Clinical Exam of Craniosynostosis Guide
Clinical Exam of Craniosynostosis Guide A clinical examination for craniosynostosis is a crucial step in diagnosing this condition, which involves the premature fusion of one or more cranial sutures in infants. Early detection allows for prompt intervention, potentially preventing deformities and intracranial pressure issues. A thorough physical exam requires a systematic approach, focusing on cranial shape, sutural patency, and associated features.

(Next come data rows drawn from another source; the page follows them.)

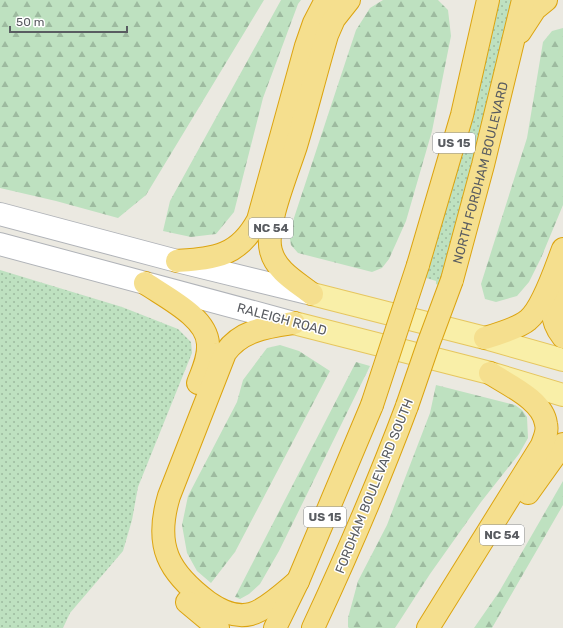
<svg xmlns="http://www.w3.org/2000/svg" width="563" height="628" font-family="Rubik,sans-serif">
<defs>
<pattern id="grass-dots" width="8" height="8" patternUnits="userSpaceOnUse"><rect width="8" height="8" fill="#bee1c0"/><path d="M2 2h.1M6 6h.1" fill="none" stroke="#9dba9f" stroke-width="1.8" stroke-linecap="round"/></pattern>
<pattern id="forest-firs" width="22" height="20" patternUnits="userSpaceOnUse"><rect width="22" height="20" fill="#bee1c0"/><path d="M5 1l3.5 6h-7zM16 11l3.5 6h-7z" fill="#9dba9f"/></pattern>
</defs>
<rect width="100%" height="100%" fill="#ebe9e1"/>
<path fill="url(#grass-dots)" d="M497,0H514L472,179L438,285L436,284V281L426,278L438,235Z
M0,270L122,307L178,329L191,342L192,353L138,487L132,520L123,551L70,613L63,628H0Z"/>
<path fill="url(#forest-firs)" d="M0,0H264L146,195L118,218L56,201L0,188Z
M281,0H301L298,4L263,98L234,212L216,234L191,237L163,231L170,201Z
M383,0H438L448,10L451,36L432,131L406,221L389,259L382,268L372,272L298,253L291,245L289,233L356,30L370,8Z
M563,28V205L541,258L529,282L517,296L496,302L485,299L481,284L527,138L543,42L552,31Z
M280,345L299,351L330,371L235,552L211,583L197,571L187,553L182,525L188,496L237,402L243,380L267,348Z
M356,362L370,366L279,551L260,584L249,594L240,599L235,597Z
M436,385L515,405L522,410L527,417L528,438L519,454L481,502L430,574L395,628H349L348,627V618L358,581L387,525L430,413Z
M563,481V505L492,628H474L499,592Z"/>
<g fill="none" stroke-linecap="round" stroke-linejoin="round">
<g stroke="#b0b3b8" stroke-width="24">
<path id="secondary" d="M0,214L177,261L312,294
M0,244L294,323"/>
</g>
<g stroke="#e6c65f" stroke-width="24">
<path id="primary" d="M312,294L485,338L563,360
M294,323L490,373L563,395"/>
</g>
<g stroke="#dca410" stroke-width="24">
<g id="highway">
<path d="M520,32L535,9L546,0"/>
<path d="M177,261C215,258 238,257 258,220L306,46L314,23L326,0"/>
<path d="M418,265L462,115L488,0"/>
<path id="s1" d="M452,280L483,165L523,0"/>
<path d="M145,283C165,297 207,317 208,344C209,357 203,370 198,383"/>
<path d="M560,284C551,304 549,319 563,337"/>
<path d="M312,294C297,282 276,271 271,251C264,228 288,171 296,146C307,109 316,72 327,35L334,19L349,0"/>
<path d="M294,323C267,327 241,330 225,353L169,496C154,546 168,572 208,602C221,611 235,618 251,614C266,610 286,591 298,581"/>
<path d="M485,338C495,335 520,327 528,320C543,308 556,267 563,249"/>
<path d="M528,493L563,444"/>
<path d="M187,602L218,628"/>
<path d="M275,628L298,581L372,405"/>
<path d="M313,628C347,555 379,481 407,406"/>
<path d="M428,628L542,445C544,439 548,431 546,424C543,400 508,385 490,373"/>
</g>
</g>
<use href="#secondary" stroke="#fff" stroke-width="22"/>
<use href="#primary" stroke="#f9efa8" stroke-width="22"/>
<use href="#highway" stroke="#f5df8e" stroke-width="22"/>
<g stroke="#dca410" stroke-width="24" stroke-linecap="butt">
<path id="highway-bridge" d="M372,405L418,265
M407,406L429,342L452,280"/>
</g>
<use href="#highway-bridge" stroke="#f5df8e" stroke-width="22"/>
</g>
<g text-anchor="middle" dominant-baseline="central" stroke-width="3" stroke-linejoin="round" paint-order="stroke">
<g fill="#fff" stroke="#8b8d90" stroke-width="1">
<rect x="433" y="133" width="42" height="20" rx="3"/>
<rect x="249" y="218" width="44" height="20" rx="3"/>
<rect x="304" y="507" width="42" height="20" rx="3"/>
<rect x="480" y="525" width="44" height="20" rx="3"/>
</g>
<g font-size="12" font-weight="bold" fill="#595c61">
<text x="454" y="143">US 15</text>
<text x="271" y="228">NC 54</text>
<text x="325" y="517">US 15</text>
<text x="502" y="535">NC 54</text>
</g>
<g font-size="13" fill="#595c61" stroke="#fff">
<text stroke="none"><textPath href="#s1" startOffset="111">NORTH FORDHAM BOULEVARD</textPath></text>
<text transform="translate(282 319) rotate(15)">RALEIGH ROAD</text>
<text transform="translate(374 486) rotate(-68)">FORDHAM BOULEVARD SOUTH</text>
</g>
</g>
<path d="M10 26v6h117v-6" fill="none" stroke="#595c61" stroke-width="2"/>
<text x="16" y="26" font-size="12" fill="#595c61" stroke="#ffffff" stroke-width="3" paint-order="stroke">50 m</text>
</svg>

The initial assessment begins with a detailed history, including prenatal, perinatal, and developmental milestones. Noting any family history of craniosynostosis or syndromic features helps guide the examination and further investigations. The clinical exam itself involves meticulous inspection and palpation of the skull.
Positioning the infant comfortably allows for optimal visualization. The examiner first observes the overall head shape, noting any asymmetries or deformities. Common types include scaphocephaly (elongated skull), trigonocephaly (forehead prominence), brachycephaly (shortened skull), or plagiocephaly (asymmetrical skull). These shapes often correlate with specific sutural closures—for example, sagittal suture fusion causes scaphocephaly, while coronal fusion results in brachycephaly.

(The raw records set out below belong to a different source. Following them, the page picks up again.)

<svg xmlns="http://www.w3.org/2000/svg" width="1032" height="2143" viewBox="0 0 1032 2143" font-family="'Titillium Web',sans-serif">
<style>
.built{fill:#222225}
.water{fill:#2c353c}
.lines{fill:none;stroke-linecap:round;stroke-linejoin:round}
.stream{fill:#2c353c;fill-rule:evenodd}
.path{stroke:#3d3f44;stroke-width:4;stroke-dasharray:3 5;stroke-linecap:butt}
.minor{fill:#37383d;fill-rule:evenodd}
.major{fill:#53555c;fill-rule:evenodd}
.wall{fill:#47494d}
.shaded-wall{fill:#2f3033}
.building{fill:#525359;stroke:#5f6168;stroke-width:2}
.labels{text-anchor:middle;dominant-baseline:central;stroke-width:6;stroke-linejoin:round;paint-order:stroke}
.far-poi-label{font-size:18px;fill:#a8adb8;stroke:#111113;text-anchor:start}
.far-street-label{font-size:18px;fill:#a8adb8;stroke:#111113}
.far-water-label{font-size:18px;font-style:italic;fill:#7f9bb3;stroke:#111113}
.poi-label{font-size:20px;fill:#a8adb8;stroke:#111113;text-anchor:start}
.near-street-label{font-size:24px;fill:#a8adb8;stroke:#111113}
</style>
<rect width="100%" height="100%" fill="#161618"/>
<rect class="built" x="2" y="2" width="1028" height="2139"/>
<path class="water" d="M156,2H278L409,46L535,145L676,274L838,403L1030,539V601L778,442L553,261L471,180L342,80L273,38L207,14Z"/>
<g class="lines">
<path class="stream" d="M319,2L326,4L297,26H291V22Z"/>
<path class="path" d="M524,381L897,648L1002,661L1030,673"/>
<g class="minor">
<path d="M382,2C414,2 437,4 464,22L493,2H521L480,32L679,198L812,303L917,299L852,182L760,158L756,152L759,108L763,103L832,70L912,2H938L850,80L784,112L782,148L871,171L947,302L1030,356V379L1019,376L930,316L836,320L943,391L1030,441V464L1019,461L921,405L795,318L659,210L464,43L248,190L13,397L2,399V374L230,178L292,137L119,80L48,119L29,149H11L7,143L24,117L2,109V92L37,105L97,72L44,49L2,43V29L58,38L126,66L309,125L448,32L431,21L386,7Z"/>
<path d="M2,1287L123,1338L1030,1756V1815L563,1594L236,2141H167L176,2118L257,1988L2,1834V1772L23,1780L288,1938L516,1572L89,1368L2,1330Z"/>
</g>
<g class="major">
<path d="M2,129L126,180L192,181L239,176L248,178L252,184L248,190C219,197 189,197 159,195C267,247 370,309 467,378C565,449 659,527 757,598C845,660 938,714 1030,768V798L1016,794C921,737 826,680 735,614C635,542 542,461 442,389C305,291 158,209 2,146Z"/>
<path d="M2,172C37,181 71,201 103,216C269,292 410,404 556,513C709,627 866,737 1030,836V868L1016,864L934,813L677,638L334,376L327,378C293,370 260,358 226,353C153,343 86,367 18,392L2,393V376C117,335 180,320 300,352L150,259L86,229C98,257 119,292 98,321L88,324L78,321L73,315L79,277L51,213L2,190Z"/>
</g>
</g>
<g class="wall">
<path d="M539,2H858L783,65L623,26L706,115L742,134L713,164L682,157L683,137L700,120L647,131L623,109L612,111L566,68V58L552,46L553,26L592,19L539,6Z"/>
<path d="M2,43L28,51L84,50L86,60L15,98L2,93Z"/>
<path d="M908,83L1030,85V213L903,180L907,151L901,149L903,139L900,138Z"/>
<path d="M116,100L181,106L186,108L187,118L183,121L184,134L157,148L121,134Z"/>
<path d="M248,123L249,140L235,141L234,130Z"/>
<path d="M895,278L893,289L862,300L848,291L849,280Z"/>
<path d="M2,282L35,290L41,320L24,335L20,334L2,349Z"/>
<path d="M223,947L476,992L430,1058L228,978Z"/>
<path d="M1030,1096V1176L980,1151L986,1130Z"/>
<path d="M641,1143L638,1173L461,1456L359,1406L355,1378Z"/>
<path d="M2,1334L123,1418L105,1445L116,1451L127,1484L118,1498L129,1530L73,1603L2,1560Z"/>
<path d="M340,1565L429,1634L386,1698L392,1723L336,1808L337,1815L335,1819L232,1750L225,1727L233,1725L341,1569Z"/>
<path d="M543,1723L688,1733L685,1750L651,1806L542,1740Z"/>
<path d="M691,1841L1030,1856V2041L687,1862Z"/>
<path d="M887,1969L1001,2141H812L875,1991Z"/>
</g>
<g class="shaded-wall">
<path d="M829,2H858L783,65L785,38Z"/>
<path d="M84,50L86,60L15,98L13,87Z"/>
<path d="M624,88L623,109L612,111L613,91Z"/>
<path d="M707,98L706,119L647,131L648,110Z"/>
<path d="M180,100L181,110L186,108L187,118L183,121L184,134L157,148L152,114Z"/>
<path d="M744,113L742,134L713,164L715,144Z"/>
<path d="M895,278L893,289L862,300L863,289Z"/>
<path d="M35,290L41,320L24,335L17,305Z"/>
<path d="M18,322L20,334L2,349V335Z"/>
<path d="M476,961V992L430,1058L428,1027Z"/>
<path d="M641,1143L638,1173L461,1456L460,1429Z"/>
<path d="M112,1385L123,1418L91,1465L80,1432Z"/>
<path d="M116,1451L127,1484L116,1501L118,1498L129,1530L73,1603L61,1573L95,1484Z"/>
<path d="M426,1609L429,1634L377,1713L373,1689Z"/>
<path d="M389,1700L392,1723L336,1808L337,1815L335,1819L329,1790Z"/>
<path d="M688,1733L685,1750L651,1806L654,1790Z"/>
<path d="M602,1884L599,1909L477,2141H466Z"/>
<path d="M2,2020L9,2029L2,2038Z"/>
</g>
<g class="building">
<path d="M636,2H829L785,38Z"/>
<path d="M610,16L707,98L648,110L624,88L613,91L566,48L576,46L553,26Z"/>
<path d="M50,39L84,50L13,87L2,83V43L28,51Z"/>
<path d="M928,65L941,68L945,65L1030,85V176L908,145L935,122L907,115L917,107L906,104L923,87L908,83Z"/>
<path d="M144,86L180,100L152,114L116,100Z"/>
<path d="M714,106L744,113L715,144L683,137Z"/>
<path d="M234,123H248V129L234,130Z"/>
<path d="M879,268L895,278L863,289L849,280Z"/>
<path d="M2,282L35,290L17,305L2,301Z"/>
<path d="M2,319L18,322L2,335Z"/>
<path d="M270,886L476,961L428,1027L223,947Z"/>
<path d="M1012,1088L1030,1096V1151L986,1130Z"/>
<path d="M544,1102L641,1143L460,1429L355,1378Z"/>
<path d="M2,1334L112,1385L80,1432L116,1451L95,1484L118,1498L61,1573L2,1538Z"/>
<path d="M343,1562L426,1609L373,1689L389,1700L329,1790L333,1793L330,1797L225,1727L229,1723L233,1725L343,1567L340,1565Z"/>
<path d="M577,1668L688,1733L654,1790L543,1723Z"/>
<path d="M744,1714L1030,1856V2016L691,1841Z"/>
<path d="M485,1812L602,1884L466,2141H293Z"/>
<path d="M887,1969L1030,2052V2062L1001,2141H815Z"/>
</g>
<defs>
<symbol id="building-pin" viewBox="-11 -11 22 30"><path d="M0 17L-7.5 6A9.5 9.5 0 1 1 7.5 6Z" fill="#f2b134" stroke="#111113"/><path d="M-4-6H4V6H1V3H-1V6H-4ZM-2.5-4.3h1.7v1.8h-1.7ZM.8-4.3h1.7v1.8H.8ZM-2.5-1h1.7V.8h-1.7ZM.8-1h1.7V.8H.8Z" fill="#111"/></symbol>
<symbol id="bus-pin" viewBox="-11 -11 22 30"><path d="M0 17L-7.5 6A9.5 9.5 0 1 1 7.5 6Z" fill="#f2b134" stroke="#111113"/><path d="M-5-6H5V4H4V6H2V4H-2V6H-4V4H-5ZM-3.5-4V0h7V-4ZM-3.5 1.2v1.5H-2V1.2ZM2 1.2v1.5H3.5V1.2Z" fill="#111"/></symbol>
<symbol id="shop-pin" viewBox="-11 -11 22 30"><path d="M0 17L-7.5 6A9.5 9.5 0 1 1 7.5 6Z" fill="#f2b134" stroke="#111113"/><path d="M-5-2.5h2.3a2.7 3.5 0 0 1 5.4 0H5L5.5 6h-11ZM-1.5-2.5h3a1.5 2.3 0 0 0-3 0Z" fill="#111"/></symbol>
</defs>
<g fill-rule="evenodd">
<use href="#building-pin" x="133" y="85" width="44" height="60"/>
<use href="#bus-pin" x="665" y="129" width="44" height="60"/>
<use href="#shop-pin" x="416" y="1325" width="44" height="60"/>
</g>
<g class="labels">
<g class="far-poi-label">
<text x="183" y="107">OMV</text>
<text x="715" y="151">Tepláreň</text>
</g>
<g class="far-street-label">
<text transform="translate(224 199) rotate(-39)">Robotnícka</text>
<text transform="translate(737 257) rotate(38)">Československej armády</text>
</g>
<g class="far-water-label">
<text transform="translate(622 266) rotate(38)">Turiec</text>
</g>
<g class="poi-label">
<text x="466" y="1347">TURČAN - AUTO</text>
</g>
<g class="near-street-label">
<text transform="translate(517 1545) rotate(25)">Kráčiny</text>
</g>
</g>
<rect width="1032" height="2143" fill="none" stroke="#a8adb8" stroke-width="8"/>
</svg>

Palpation of the sutures provides essential information about their patency. A fused suture typically feels ridged, less elastic, and may be palpable along its course. Conversely, open sutures allow for some mobility and softness, which is normal in infants. The examiner should gently palpate along all sutures—coronal, sagittal, lambdoid, and metopic—assessing their flexibility and integrity.
In addition to sutural assessment, the clinician evaluates for other craniofacial anomalies, such as hypertelorism, midface hypoplasia, or ear anomalies, which can suggest syndromic craniosynostosis. The scalp is examined for palpable ridges, bony prominences, or scars from previous interventions. The fontanelles are also inspected; their size, shape, and tension provide clues about intracranial pressure and suture activity.

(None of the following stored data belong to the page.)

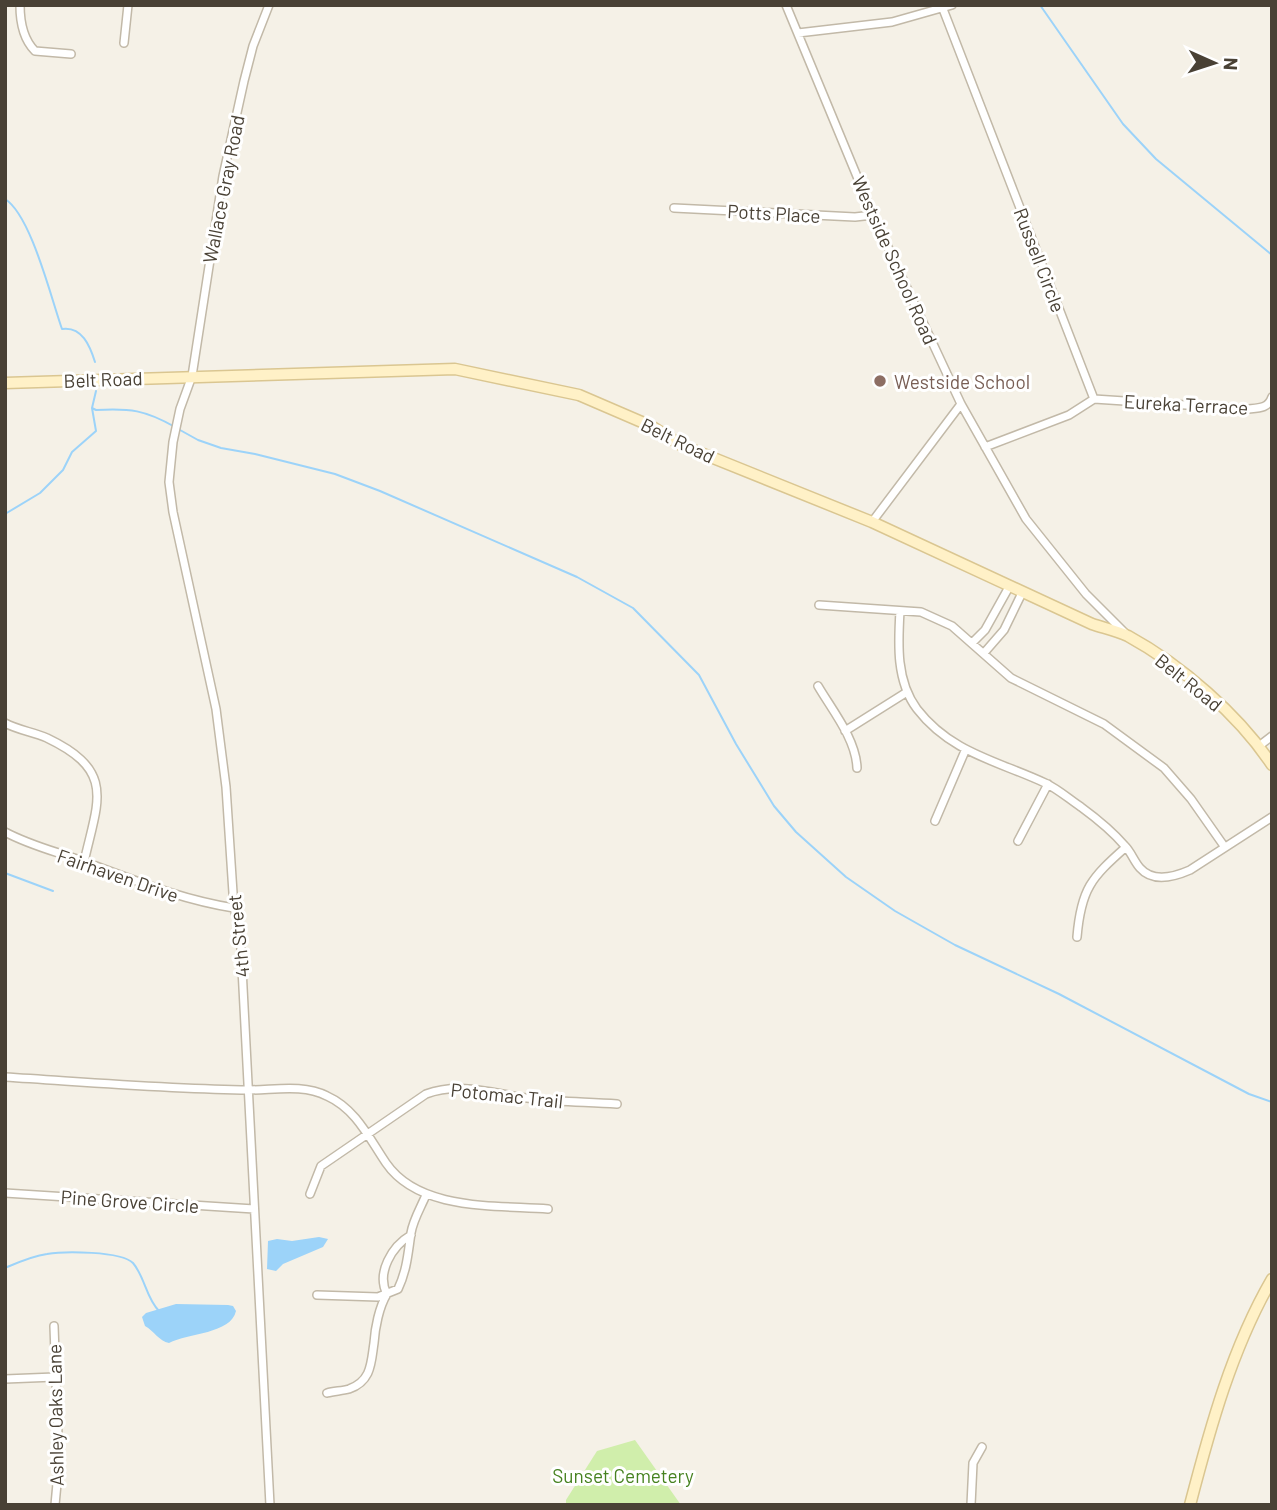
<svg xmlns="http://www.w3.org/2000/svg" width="1277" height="1510" font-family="Barlow,sans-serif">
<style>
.green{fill:#d0eeab}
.water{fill:#9cd3f9}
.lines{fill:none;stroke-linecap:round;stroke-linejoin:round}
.stream{stroke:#9cd3f9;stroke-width:2}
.street-casing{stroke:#c2b9a8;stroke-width:10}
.secondary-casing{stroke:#dac691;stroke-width:13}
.street{stroke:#fff;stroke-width:7}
.secondary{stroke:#fff1c7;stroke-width:10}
.education-dot{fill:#8d6e63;stroke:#fff;stroke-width:2.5}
.labels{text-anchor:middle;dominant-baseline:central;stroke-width:6;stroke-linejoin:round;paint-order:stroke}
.street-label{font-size:19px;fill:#494135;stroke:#fff}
.education-label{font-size:19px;fill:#785e54;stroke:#fff;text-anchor:start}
.park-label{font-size:19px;fill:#468220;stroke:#fff}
</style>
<rect width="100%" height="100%" fill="#f5f1e7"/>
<path class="green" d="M 635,1440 L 681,1505 L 566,1505 L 566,1500 L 597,1451 Z"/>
<path class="water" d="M 319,1237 L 328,1239 L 323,1247 L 283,1264 L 276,1271 L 267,1269 L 268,1241 L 277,1239 L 292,1241 Z
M 176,1304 L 228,1305 L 233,1306 L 236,1311 C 231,1334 188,1333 169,1343 C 159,1341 154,1331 145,1326 L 142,1317 L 146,1313 Z"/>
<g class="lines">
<path class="stream" d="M 1040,5 L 1123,124 L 1156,159 L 1272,255
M 5,199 C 31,215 51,298 62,329 C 82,326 90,346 95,362
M 92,408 L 96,410 C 130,408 145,410 175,427
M 180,430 L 198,440 L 221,448 L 255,454 L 335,474 L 380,491 L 577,577 L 633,608 L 699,675 L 736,744 L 774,806 L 796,832 L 846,877 L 895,911 L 955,945 L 1059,994 L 1249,1094 L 1272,1102
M 5,514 L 40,493 L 63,470 L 72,452 L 96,431 L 92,408 L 96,391
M 5,873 L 53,891
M 5,1268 C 19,1262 32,1256 47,1254 C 64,1251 121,1251 133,1263 C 145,1277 146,1298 159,1311"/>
<g class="street-casing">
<path id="street" d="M 20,5 C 20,22 23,39 35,51 L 71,54
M 269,5 L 253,46 L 244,81 L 223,176 L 192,376 L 180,409 L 173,442 L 169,482 L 173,512 L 216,709 L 226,787 L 234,908 L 240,930 L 270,1505
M 786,5 L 873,215 L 961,404 L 1026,519 L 1086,594 L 1126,634
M 943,9 L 1094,399
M 798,33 L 892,22 L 952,5
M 124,43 L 128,5
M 674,208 L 855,217 L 873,215
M 1094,399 L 1247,409 C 1258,408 1268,409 1272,397
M 985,447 L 1069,415 L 1094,399
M 872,522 L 961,404
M 819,605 L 921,612 L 952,626 L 1011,678 L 1104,724 L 1164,768 L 1191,799 L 1224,846
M 900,611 C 898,644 896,681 917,709 C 951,753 998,761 1045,783 C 1058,789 1069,799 1081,807 C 1096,818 1113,832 1125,846 C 1131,852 1134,861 1140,868 C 1153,883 1174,877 1190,870 L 1272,817
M 972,643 L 985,630 L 1009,587
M 984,653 L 1004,630 L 1022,593
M 818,686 C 832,710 856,739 857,768
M 5,723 C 18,730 33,732 47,738 C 116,771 98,800 84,862
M 845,731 L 907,692
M 1259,746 L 1272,736
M 935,821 L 965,751
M 5,832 C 31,846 58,852 85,862 C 137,881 179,899 234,908
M 1018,841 L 1048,784
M 1077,937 C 1081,889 1091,878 1126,847
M 5,1077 C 86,1082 168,1089 249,1090 C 275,1090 303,1084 327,1096 C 356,1109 369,1138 386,1163 C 419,1211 495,1205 548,1209
M 5,1193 L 254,1209
M 310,1194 L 321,1166 L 426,1094 C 462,1081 497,1095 534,1099 C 562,1102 589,1102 617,1104
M 387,1294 C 376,1273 392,1246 411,1235
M 317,1295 L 378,1297 L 398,1289 C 407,1270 408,1253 411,1233 C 413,1220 421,1207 426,1195
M 54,1326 L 59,1462 L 55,1505
M 5,1379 L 55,1377
M 327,1393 C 334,1391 342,1391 349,1389 C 372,1381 371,1362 374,1343 C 375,1328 379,1307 387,1294
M 971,1505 L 973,1463 L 982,1447"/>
</g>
<g class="secondary-casing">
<path id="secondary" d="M 5,383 L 455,369 L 579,395 L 651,426 L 681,445 L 872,522 L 1092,624 C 1104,628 1117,631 1128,636 C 1181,665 1239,715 1272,765
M 1190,1505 C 1210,1428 1232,1348 1272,1279"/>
</g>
<use href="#street" class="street"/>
<use href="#secondary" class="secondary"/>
</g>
<circle class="education-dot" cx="880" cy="381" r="7"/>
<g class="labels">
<g class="street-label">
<text transform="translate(223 189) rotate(-79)">Wallace Gray Road</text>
<text transform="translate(774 213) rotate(3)">Potts Place</text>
<text transform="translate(895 260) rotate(66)">Westside School Road</text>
<text transform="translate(1040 260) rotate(69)">Russell Circle</text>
<text transform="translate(103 379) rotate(-2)">Belt Road</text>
<text transform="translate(1186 404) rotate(3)">Eureka Terrace</text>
<text transform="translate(678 440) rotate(26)">Belt Road</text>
<text transform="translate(1189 682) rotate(39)">Belt Road</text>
<text transform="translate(118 875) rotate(19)">Fairhaven Drive</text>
<text transform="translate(238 936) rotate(-96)">4th Street</text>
<text transform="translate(507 1095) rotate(6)">Potomac Trail</text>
<text transform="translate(130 1201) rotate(4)">Pine Grove Circle</text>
<text transform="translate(55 1415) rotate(-91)">Ashley Oaks Lane</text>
</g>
<g class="education-label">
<text x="894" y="381">Westside School</text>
</g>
<g class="park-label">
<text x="623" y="1475">Sunset Cemetery</text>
</g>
</g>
<rect width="1277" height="1510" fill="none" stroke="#494135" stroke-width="14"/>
<g transform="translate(1214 63) rotate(93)" stroke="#ffffff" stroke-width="5" paint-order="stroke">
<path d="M0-5L12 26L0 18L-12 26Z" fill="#494135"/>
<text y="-10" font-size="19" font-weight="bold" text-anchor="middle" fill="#494135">N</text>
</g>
</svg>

Neurological assessment is vital, especially developmental milestones and muscle tone, to identify any deficits or delays. An abnormal head shape combined with signs of increased intracranial pressure—such as bulging fontanelles, sunset eyes, or vomiting—warrants urgent further imaging and intervention.
In some cases, imaging studies complement the physical exam. A cranial ultrasound may be useful in infants under six months, while a CT scan with 3D reconstruction offers definitive assessment of suture fusion and skull deformities. However, the clinical examination remains the cornerstone of initial diagnosis, guiding the need for imaging and specialist referral.
Overall, a systematic and gentle approach to the cranial and facial assessment, combined with a detailed history, enables clinicians to identify craniosynostosis accurately. Early recognition and multidisciplinary management—including neurosurgery, plastic surgery, and genetics—are key to optimal outcomes for affected infants.